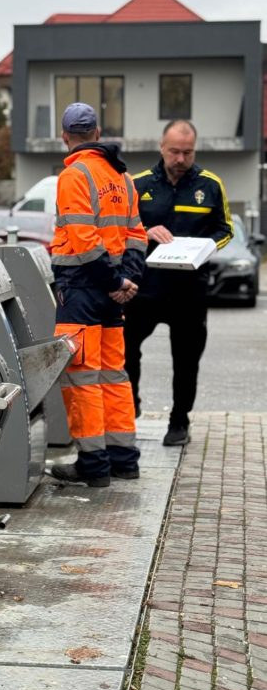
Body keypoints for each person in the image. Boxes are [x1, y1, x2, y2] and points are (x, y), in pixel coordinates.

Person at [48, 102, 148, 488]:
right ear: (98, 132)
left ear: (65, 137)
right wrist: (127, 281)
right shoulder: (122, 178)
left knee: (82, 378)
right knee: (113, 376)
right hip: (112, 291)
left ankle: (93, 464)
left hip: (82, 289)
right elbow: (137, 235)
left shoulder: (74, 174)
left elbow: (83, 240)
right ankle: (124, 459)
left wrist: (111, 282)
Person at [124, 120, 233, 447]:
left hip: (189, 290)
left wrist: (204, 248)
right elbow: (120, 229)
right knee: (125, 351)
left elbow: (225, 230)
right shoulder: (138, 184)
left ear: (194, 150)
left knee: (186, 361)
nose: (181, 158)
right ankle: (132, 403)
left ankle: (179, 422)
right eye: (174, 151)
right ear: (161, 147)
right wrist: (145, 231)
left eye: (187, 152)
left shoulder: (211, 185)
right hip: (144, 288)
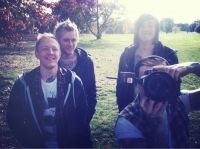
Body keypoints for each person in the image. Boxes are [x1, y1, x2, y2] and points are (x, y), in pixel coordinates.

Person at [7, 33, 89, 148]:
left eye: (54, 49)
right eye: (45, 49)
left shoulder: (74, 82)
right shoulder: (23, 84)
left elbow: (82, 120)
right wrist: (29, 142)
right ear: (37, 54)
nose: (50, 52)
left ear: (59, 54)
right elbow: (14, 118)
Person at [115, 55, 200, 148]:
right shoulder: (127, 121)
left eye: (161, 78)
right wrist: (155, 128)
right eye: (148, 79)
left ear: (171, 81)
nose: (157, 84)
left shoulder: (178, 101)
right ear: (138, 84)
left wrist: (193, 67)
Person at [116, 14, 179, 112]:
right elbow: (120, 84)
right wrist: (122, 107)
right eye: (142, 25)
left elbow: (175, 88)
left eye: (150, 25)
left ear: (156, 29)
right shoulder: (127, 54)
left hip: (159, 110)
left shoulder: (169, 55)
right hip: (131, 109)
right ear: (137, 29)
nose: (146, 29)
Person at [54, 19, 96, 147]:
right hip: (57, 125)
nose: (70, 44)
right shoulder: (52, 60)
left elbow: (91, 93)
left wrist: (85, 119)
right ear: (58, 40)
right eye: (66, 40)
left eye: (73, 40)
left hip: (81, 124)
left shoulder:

────

» What the task requires:
Exactly as they stand in the records above, print the lines from the one containing "right shoulder: (52, 60)" through the final line, inclusive.

» Result of this task:
right shoulder: (52, 60)
left elbow: (91, 93)
left wrist: (85, 119)
right ear: (58, 40)
right eye: (66, 40)
left eye: (73, 40)
left hip: (81, 124)
left shoulder:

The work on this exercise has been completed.